## ENTRIES SHOWN
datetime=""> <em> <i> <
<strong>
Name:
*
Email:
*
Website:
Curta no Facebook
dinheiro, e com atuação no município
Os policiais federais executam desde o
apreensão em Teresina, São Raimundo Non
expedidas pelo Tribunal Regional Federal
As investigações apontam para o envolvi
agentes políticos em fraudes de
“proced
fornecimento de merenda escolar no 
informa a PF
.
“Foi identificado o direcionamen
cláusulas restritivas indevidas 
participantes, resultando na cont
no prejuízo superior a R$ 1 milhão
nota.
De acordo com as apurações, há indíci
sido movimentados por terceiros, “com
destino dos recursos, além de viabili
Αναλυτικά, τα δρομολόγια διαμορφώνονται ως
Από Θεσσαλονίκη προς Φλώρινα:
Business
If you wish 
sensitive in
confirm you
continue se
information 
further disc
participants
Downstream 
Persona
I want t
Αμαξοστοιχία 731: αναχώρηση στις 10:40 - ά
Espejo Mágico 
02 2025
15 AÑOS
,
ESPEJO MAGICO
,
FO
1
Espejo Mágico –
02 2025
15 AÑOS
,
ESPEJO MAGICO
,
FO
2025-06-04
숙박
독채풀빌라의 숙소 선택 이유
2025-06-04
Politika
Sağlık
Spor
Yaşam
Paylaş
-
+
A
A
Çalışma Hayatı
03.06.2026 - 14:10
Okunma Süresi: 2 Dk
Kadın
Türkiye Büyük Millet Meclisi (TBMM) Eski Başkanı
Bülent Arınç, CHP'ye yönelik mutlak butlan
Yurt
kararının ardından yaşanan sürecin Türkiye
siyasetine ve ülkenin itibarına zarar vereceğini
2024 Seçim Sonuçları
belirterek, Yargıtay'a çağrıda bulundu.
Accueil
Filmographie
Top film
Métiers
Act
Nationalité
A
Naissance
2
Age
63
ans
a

## WORK REQUIRED
Once the listing above has been read, restate it exactly.

## REPLY TO THE EXERCISE
datetime=""> <em> <i> <
<strong>
Name:
*
Email:
*
Website:
Curta no Facebook
dinheiro, e com atuação no município
Os policiais federais executam desde o
apreensão em Teresina, São Raimundo Non
expedidas pelo Tribunal Regional Federal
As investigações apontam para o envolvi
agentes políticos em fraudes de
“proced
fornecimento de merenda escolar no 
informa a PF
.
“Foi identificado o direcionamen
cláusulas restritivas indevidas 
participantes, resultando na cont
no prejuízo superior a R$ 1 milhão
nota.
De acordo com as apurações, há indíci
sido movimentados por terceiros, “com
destino dos recursos, além de viabili
Αναλυτικά, τα δρομολόγια διαμορφώνονται ως
Από Θεσσαλονίκη προς Φλώρινα:
Business
If you wish 
sensitive in
confirm you
continue se
information 
further disc
participants
Downstream 
Persona
I want t
Αμαξοστοιχία 731: αναχώρηση στις 10:40 - ά
Espejo Mágico 
02 2025
15 AÑOS
,
ESPEJO MAGICO
,
FO
1
Espejo Mágico –
02 2025
15 AÑOS
,
ESPEJO MAGICO
,
FO
2025-06-04
숙박
독채풀빌라의 숙소 선택 이유
2025-06-04
Politika
Sağlık
Spor
Yaşam
Paylaş
-
+
A
A
Çalışma Hayatı
03.06.2026 - 14:10
Okunma Süresi: 2 Dk
Kadın
Türkiye Büyük Millet Meclisi (TBMM) Eski Başkanı
Bülent Arınç, CHP'ye yönelik mutlak butlan
Yurt
kararının ardından yaşanan sürecin Türkiye
siyasetine ve ülkenin itibarına zarar vereceğini
2024 Seçim Sonuçları
belirterek, Yargıtay'a çağrıda bulundu.
Accueil
Filmographie
Top film
Métiers
Act
Nationalité
A
Naissance
2
Age
63
ans
a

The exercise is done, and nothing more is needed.